PAULO PEIXOTO
DE BELO HORIZONTE
A Justiça de Minas Gerais condenou quatro médicos à prisão em regime
fechado pela participação em comércio de órgãos e tecidos humanos na
cidade de Poços de Caldas (sul do Estado). Cabe recurso à decisão, de
primeira instância.
O médico Alexandre Crispino Zincone foi condenado a 11 anos e seis meses
de reclusão. João Alberto Góes Brandão, Celso Roberto Frasson Scafi e
Cláudio Rogério Carneiro Fernandes foram condenados a oito anos de
prisão, cada um.
Eles formavam a equipe médica de uma entidade clandestina que agia dentro da Irmandade Santa Casa, segundo a Justiça.
A condenação, ocorrida em 11 de janeiro passado e só agora publicada, se
refere a apenas um caso específico de remoção de órgãos (rim, fígado e
córneas). Outros casos ainda poderão vir a ser julgados.
O caso em questão é do então paciente José Domingos de Carvalho, que,
conforme a sentença, chegou ao hospital em bom estado neurológico e
consciente.
Segundo o juiz Narciso Monteiro de Castro, da 1ª Vara Criminal, Carvalho
ficou "praticamente sem assistência e sem nenhuma monitoração" e
"morreu depois de ter ficado vários dias na enfermaria, quando deveria
ter sido levado para o CTI".
Ainda segundo Castro, o mesmo médico que não assistiu adequadamente o
paciente posteriormente declarou a sua morte encefálica, tornando a
vítima "doadora cadáver", o que é proibido.
Pela lei de transplantes, a morte encefálica "deve ser constatada e
registrada por dois médicos não participantes das equipes de remoção e
transplante, mediante a utilização de critérios clínicos e tecnológicos
definidos por resolução do Conselho Federal de Medicina".
CPI DO TRÁFICO DE ÓRGÃOS
Esse foi um dos casos que em 2002 gerou uma CPI na Câmara dos Deputados e
que teve investigação da Polícia Federal, já que alguns órgãos teriam
sido negociados também em outro Estado.
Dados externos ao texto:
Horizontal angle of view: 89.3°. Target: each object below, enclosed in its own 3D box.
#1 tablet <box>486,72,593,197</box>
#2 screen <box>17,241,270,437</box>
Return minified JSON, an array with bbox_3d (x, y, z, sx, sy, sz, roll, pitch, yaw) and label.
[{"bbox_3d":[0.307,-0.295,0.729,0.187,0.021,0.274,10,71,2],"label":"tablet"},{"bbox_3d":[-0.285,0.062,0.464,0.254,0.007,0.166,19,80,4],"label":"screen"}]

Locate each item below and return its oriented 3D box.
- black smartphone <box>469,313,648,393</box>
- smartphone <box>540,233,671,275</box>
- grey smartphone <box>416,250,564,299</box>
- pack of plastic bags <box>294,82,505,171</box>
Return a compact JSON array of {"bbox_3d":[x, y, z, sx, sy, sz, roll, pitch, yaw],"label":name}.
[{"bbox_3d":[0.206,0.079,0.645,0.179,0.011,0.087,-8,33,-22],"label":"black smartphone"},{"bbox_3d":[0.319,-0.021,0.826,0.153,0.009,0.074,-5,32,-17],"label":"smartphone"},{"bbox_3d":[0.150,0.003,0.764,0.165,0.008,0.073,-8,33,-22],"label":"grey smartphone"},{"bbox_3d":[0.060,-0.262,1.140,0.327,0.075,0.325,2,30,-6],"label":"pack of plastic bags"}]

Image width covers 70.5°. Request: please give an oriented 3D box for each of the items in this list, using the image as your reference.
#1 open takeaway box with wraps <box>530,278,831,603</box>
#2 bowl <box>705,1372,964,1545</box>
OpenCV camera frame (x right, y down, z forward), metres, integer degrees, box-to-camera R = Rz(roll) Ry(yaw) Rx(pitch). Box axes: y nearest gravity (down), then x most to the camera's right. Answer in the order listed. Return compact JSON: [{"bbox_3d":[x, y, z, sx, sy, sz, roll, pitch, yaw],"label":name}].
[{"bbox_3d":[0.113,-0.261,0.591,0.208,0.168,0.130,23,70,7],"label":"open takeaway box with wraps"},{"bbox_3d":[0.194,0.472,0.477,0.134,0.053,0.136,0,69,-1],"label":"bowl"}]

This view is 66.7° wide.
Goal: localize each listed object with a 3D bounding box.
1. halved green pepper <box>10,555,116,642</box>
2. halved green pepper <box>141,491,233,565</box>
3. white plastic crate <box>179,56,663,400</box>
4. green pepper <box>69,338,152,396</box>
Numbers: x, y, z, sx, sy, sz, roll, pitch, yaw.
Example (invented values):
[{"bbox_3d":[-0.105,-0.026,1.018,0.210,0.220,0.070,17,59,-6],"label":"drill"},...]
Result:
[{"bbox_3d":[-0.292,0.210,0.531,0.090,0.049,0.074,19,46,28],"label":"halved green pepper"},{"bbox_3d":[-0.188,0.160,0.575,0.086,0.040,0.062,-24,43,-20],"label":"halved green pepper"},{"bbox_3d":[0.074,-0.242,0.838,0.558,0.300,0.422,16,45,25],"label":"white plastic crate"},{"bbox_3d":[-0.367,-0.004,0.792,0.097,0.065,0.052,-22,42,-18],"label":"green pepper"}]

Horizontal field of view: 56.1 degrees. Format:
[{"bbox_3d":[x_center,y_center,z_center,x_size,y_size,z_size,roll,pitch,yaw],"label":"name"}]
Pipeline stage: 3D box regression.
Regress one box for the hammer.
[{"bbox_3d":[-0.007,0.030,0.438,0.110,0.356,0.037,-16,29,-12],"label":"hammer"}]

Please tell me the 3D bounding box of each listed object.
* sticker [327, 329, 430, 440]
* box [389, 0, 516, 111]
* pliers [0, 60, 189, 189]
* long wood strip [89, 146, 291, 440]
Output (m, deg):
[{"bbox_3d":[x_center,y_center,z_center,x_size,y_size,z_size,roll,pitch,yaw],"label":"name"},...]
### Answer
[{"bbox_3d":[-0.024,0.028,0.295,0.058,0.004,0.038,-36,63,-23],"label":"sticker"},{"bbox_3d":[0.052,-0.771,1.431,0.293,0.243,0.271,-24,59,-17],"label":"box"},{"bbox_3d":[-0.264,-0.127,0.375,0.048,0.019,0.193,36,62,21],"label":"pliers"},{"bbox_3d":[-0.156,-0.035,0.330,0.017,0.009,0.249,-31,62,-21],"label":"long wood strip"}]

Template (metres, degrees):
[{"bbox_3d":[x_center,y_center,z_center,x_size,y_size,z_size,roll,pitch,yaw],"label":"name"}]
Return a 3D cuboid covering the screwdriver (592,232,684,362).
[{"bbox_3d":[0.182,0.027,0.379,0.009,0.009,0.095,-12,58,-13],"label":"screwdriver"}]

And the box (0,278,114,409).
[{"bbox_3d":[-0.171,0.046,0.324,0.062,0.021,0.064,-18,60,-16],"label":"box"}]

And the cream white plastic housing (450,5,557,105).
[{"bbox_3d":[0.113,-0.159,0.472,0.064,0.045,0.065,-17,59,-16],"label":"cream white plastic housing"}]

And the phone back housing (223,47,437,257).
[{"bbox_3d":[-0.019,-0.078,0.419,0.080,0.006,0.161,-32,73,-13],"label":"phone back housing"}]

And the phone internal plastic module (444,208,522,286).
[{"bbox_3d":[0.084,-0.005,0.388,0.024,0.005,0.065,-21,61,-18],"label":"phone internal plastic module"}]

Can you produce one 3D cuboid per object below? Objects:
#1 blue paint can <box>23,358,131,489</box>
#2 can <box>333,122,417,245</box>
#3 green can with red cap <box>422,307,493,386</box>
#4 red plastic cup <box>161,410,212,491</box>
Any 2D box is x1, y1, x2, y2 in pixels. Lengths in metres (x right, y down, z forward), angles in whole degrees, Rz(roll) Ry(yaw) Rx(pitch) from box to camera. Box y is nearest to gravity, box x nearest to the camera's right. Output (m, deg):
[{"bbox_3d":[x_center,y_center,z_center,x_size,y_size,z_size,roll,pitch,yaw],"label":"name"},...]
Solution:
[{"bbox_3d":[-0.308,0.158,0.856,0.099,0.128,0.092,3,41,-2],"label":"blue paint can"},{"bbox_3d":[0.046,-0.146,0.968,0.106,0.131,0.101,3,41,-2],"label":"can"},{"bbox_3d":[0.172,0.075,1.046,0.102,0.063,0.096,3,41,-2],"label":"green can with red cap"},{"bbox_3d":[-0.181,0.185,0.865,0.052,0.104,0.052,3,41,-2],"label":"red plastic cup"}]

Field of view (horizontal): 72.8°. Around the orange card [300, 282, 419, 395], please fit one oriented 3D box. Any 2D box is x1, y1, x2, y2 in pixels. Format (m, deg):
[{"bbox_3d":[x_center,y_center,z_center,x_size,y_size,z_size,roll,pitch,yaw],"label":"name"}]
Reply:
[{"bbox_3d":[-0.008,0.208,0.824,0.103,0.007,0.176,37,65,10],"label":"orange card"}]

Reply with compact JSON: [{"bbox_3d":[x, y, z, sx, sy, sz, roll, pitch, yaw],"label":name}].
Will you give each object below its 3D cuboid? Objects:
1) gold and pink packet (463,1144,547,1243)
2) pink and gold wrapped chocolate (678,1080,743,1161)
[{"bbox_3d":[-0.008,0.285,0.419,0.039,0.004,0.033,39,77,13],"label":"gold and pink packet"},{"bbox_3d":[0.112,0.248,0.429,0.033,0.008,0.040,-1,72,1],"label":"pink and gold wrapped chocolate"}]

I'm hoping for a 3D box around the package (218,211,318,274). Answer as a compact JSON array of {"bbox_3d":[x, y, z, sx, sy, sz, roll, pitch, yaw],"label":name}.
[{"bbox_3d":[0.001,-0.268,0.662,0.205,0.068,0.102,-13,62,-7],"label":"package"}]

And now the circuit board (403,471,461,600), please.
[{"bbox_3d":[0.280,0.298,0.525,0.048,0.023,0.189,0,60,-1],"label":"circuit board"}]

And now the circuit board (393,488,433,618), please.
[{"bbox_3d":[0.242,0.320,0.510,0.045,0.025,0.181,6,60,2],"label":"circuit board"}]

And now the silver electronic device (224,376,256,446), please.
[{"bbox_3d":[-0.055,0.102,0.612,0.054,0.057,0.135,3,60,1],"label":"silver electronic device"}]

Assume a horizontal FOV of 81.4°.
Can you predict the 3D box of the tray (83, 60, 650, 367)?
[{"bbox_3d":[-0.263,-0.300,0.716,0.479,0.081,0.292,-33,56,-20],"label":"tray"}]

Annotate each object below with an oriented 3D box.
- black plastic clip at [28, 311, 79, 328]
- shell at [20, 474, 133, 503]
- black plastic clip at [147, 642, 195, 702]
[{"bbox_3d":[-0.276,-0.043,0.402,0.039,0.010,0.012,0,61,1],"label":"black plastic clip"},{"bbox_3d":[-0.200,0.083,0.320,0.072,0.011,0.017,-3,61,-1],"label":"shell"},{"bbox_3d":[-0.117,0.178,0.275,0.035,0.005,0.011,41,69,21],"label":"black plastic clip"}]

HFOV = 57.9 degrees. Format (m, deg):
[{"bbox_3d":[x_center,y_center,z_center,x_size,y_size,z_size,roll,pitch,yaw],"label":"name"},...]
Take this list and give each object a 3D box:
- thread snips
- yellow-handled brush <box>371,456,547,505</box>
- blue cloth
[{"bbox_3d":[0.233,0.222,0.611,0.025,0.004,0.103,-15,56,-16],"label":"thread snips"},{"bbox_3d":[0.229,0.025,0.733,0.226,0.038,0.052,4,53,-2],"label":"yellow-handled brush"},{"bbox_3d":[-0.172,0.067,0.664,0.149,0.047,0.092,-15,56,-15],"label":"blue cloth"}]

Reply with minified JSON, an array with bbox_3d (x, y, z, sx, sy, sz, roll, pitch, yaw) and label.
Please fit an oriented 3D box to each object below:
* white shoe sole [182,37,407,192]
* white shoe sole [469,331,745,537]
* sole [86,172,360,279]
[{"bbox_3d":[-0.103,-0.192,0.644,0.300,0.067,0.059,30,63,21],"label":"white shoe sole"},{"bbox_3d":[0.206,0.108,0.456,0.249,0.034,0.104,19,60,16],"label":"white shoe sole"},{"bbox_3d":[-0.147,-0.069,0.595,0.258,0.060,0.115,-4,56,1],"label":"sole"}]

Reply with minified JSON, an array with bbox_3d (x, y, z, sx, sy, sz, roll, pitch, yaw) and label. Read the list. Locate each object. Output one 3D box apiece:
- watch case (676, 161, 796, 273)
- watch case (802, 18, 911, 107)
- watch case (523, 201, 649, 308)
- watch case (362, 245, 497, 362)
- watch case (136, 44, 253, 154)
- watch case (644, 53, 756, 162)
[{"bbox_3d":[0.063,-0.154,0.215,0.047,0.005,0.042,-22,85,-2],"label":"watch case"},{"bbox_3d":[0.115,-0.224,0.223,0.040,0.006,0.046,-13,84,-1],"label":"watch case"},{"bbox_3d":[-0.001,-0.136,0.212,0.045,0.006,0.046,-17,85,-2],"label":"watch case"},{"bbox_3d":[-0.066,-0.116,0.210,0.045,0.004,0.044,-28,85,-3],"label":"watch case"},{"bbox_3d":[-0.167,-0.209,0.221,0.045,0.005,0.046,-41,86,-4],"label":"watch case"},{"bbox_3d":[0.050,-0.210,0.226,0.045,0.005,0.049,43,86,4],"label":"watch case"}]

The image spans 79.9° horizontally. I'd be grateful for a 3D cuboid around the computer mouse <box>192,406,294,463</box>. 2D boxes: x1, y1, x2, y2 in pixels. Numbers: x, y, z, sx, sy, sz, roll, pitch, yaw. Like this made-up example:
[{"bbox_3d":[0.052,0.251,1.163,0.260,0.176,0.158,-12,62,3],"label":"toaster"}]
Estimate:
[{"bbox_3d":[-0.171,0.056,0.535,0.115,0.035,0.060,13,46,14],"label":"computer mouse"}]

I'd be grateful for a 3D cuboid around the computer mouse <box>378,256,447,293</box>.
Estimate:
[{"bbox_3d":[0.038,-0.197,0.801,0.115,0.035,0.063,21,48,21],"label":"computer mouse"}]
O Ministério Público Federal
acabou passando as investigações para o Ministério Público Estadual.
Na época da CPI, segundo o juiz, auditorias feitas nos hospitais Pedro
Sanches e na Irmandade da Santa Casa de Poços de Caldas identificaram
outros casos suspeitos.
O magistrado disse que pacientes jovens e pobres eram os mais "aptos"
para se "candidatarem a doadores". "Ficavam dias sem nenhum tratamento
ou com tratamento inadequado, sedados, para que os familiares, também na
maior parte dos casos semianalfabetos, não desconfiassem de nada."
Outros dois médicos denunciados não receberam punição porque já
completaram 70 anos. Entretanto, o juiz encaminhou a denúncia aos
conselhos federal e regional de medicina, para eventuais apurações
disciplinares.
Os réus poderão recorrer em liberdade, mas estão com os passaportes
apreendidos, não podem deixar Poços de Caldas sem autorização e foram
afastados do ambiente hospitalar, ficando proibidos de atuar pelo SUS.
OUTRO LADO
A reportagem não localizou nenhum dos quatro médicos. A Folha deixou recado nos escritórios dos advogados de cada um deles, mas não teve resposta.